Why Gravity's Roster Swaps Are Promising
With the recently announced acquisition of Johnny “Altec” Ru to replace David “Cop” Roberson, as well as Kang “Move” Min-su stepping in for the retiring Brandon ”Saintvicious” DiMarco, many fans have begun to doubt the Gravity management, losing a key leadership figure in the jungle, and one of their best performing Spring Split players in Cop. While the moves may lead to a worse performance in the Summer Split, Gravity Gaming’s roster swaps should allow for more long term success through the 2016 season.
Altec has long been considered a North American prodigy, and on a struggling Winterfox team consistently managed to stand out as a star performer, even when Pobelter struggled. Altec has showed great mechanical prowess in NA solo queue as well as playing consistently well throughout two splits in the LCS. Meanwhile, Cop has performed outstandingly on Gravity, elevating himself from “consistent” to consistently outstanding. This has lead to people doubting the decision to swap out Cop for Altec.
Gravity has never be en expected to qualify for Worlds. They will most likely not place first in the Summer Split Playoffs, and with their current point deficit, overall point qualification has also been rendered improbable. There is a possibility for qualifying through the Regional tournament, but with this new roster, advancing to the finals of that tournament and winning seems a difficult task. So what makes this a good move? For starters, Altec turned a tender eighteen on May 8. In comparison, Cop is 22 years old, with his 23rd birthday fast approaching this summer. While Cop may have performed at a slightly higher level last split, Altec has a much higher skill cap, shown in his ability to take over games even on a struggling Winterfox.

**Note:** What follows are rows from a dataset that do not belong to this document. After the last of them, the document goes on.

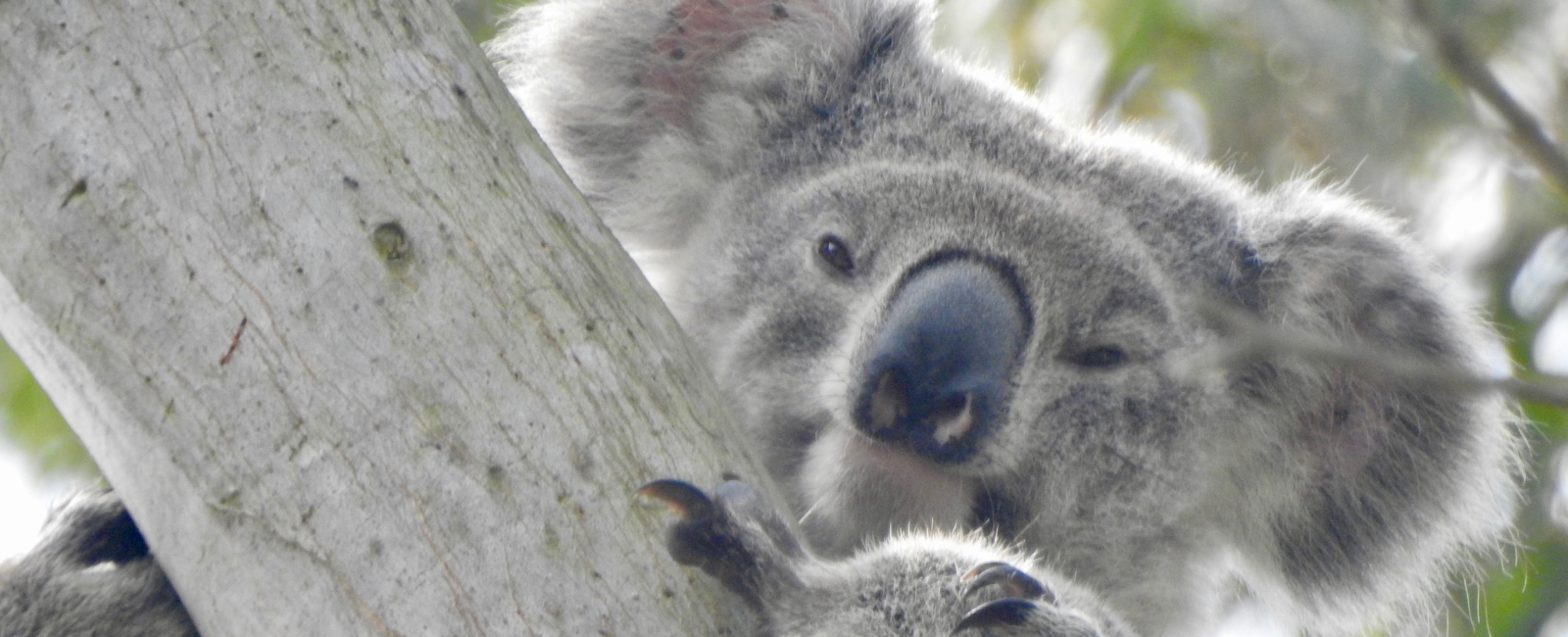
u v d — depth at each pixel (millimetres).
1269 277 6996
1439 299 7109
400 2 4547
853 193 6812
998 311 6180
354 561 4043
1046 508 6457
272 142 4227
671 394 4543
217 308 4129
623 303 4574
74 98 4211
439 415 4156
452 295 4270
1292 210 7301
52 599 5293
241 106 4230
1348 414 7062
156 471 4160
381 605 4020
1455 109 9742
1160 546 6902
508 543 4105
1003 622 4449
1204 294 6836
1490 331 7496
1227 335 6777
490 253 4367
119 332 4145
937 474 6082
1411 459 7113
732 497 4461
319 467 4078
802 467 6523
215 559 4133
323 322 4145
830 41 7645
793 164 7316
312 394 4109
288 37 4320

Altec has also proven himself to be more versatile in terms of meshing with supports, playing very well with a rotating roster of supports despite a lack of time to properly build chemistry with them. Cop has shown a similar ability, however while he personally synergizes in lane with BunnyFuFu, he prefers a more passive laning style while Altec has proved to be able to adapt to having passive, aggressive, and simply weak supports.

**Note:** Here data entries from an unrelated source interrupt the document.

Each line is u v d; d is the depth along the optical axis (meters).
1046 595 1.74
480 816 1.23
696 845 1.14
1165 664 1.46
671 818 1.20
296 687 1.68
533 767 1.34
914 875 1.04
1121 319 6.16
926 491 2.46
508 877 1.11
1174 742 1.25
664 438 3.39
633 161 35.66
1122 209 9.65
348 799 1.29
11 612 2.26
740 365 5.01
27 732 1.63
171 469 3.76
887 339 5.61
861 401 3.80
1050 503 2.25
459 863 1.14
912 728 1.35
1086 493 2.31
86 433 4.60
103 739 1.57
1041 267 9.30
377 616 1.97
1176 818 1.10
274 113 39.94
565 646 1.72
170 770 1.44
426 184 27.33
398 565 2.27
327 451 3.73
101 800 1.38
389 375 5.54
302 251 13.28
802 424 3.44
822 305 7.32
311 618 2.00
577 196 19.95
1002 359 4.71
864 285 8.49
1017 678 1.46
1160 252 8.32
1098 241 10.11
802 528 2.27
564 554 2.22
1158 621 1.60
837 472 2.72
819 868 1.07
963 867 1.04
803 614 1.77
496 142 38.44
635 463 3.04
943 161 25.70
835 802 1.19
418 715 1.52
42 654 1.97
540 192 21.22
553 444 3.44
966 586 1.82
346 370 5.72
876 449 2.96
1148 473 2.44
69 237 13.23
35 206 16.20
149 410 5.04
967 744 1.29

In the jungle, EDG academy player Move steps in for Saintvicious. While not much is known of him, Move has become notorious for stellar Rek’Sai play in solo queue. The acquisition of a more mechanically talented and less personally confrontational jungler can ultimately yield good results, but the initial difficulties in communication and synergy will hamper Gravity’s performance early in the season, lest they work out all the kinks in scrims.
Gravity’s pickup of Altec is definitely one for the future, as they gain a mechanical star, but will temporarily lose the stableness that came with Cop as Altec settles in. And while they have no choice but to bring in a new jungler for the retiring Saintvicious, Move looks to be a solid technical player, definitely a step up from Saint in that regard. Whether or not they can replace the overall impact of two mechanically lesser players in terms of team dynamic remains to be seen, but with time to grow this new Gravity roster can be very scary.